## INPUT FOR THIS TASK
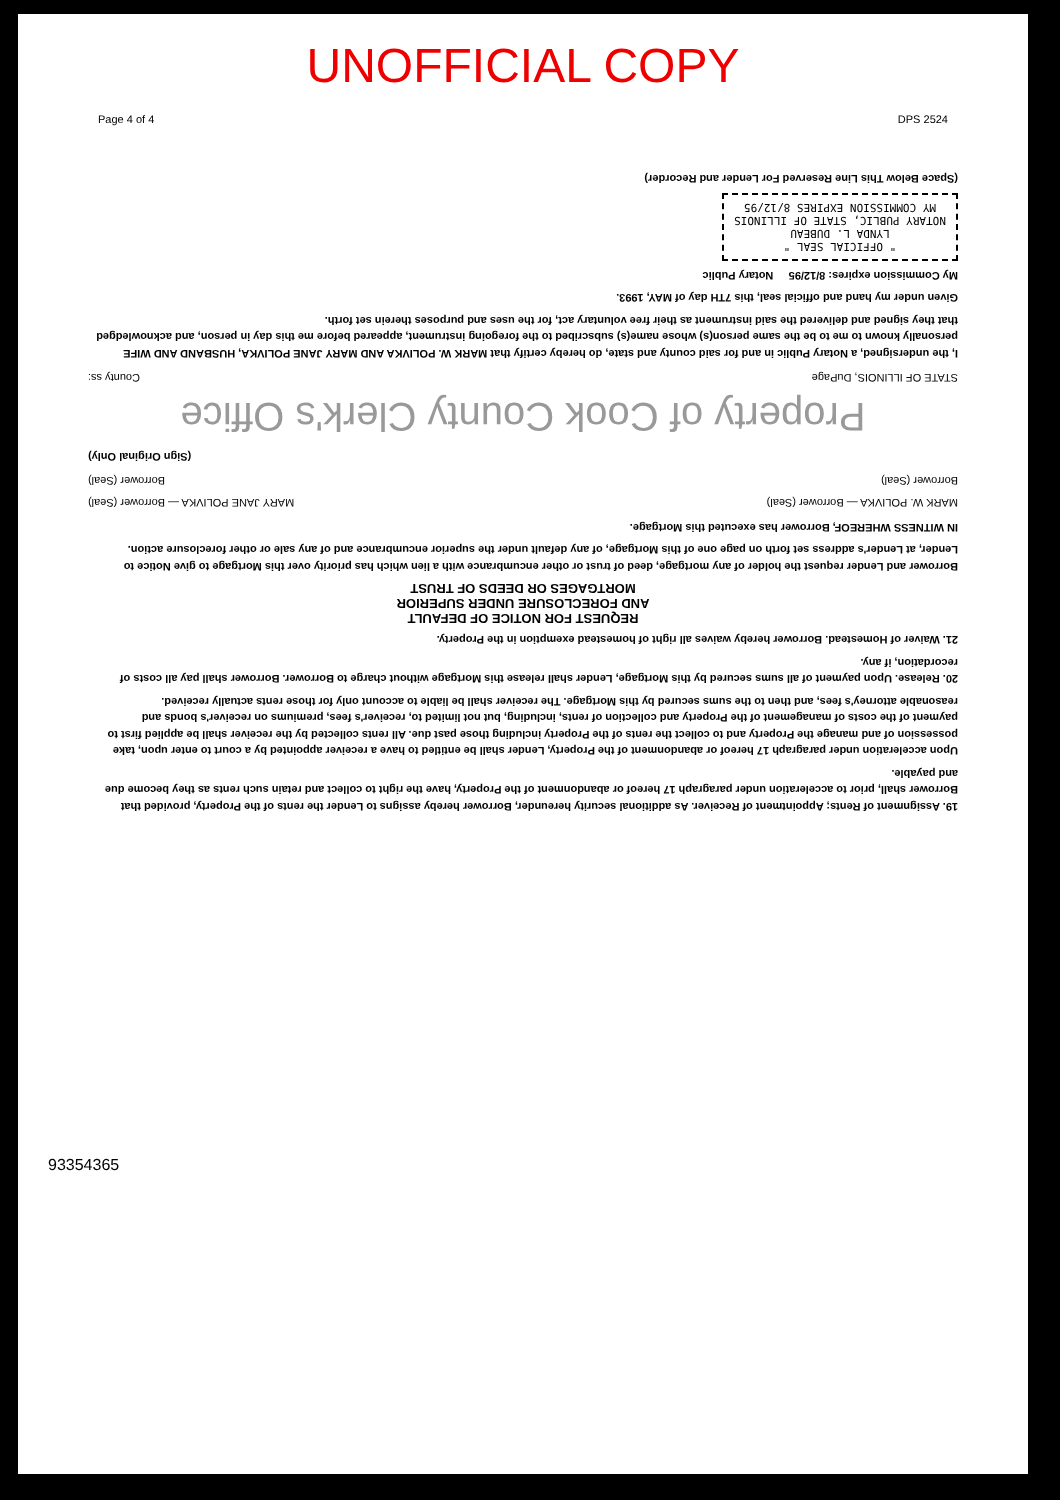UNOFFICIAL COPY
Page 4 of 4 DPS 2524
19. Assignment of Rents; Appointment of Receiver. As additional security hereunder, Borrower hereby assigns to Lender the rents of the Property, provided that Borrower shall, prior to acceleration under paragraph 17 hereof or abandonment of the Property, have the right to collect and retain such rents as they become due and payable.
Upon acceleration under paragraph 17 hereof or abandonment of the Property, Lender shall be entitled to have a receiver appointed by a court to enter upon, take possession of and manage the Property and to collect the rents of the Property including those past due. All rents collected by the receiver shall be applied first to payment of the costs of management of the Property and collection of rents, including, but not limited to, receiver's fees, premiums on receiver's bonds and reasonable attorney's fees, and then to the sums secured by this Mortgage. The receiver shall be liable to account only for those rents actually received.
20. Release. Upon payment of all sums secured by this Mortgage, Lender shall release this Mortgage without charge to Borrower. Borrower shall pay all costs of recordation, if any.
21. Waiver of Homestead. Borrower hereby waives all right of homestead exemption in the Property.
REQUEST FOR NOTICE OF DEFAULT
AND FORECLOSURE UNDER SUPERIOR
MORTGAGES OR DEEDS OF TRUST
Borrower and Lender request the holder of any mortgage, deed of trust or other encumbrance with a lien which has priority over this Mortgage to give Notice to Lender, at Lender's address set forth on page one of this Mortgage, of any default under the superior encumbrance and of any sale or other foreclosure action.
IN WITNESS WHEREOF, Borrower has executed this Mortgage.
MARK W. POLIVKA — Borrower (Seal) MARY JANE POLIVKA — Borrower (Seal)
Borrower (Seal) Borrower (Seal)
(Sign Original Only)
Property of Cook County Clerk's Office
STATE OF ILLINOIS, DuPage County ss:
I, the undersigned, a Notary Public in and for said county and state, do hereby certify that MARK W. POLIVKA AND MARY JANE POLIVKA, HUSBAND AND WIFE personally known to me to be the same person(s) whose name(s) subscribed to the foregoing instrument, appeared before me this day in person, and acknowledged that they signed and delivered the said instrument as their free voluntary act, for the uses and purposes therein set forth.
Given under my hand and official seal, this 7TH day of MAY, 1993.
My Commission expires: 8/12/95 Notary Public
" OFFICIAL SEAL "
LYNDA L. DUBEAU
NOTARY PUBLIC, STATE OF ILLINOIS
MY COMMISSION EXPIRES 8/12/95
(Space Below This Line Reserved For Lender and Recorder)
93354365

## EXERCISE DESCRIPTION
Return the material word for word, images omitted.

## SOLUTION
UNOFFICIAL COPY
Page 4 of 4 DPS 2524
19. Assignment of Rents; Appointment of Receiver. As additional security hereunder, Borrower hereby assigns to Lender the rents of the Property, provided that Borrower shall, prior to acceleration under paragraph 17 hereof or abandonment of the Property, have the right to collect and retain such rents as they become due and payable.
Upon acceleration under paragraph 17 hereof or abandonment of the Property, Lender shall be entitled to have a receiver appointed by a court to enter upon, take possession of and manage the Property and to collect the rents of the Property including those past due. All rents collected by the receiver shall be applied first to payment of the costs of management of the Property and collection of rents, including, but not limited to, receiver's fees, premiums on receiver's bonds and reasonable attorney's fees, and then to the sums secured by this Mortgage. The receiver shall be liable to account only for those rents actually received.
20. Release. Upon payment of all sums secured by this Mortgage, Lender shall release this Mortgage without charge to Borrower. Borrower shall pay all costs of recordation, if any.
21. Waiver of Homestead. Borrower hereby waives all right of homestead exemption in the Property.
REQUEST FOR NOTICE OF DEFAULT
AND FORECLOSURE UNDER SUPERIOR
MORTGAGES OR DEEDS OF TRUST
Borrower and Lender request the holder of any mortgage, deed of trust or other encumbrance with a lien which has priority over this Mortgage to give Notice to Lender, at Lender's address set forth on page one of this Mortgage, of any default under the superior encumbrance and of any sale or other foreclosure action.
IN WITNESS WHEREOF, Borrower has executed this Mortgage.
MARK W. POLIVKA — Borrower (Seal) MARY JANE POLIVKA — Borrower (Seal)
Borrower (Seal) Borrower (Seal)
(Sign Original Only)
Property of Cook County Clerk's Office
STATE OF ILLINOIS, DuPage County ss:
I, the undersigned, a Notary Public in and for said county and state, do hereby certify that MARK W. POLIVKA AND MARY JANE POLIVKA, HUSBAND AND WIFE personally known to me to be the same person(s) whose name(s) subscribed to the foregoing instrument, appeared before me this day in person, and acknowledged that they signed and delivered the said instrument as their free voluntary act, for the uses and purposes therein set forth.
Given under my hand and official seal, this 7TH day of MAY, 1993.
My Commission expires: 8/12/95 Notary Public
" OFFICIAL SEAL "
LYNDA L. DUBEAU
NOTARY PUBLIC, STATE OF ILLINOIS
MY COMMISSION EXPIRES 8/12/95
(Space Below This Line Reserved For Lender and Recorder)
93354365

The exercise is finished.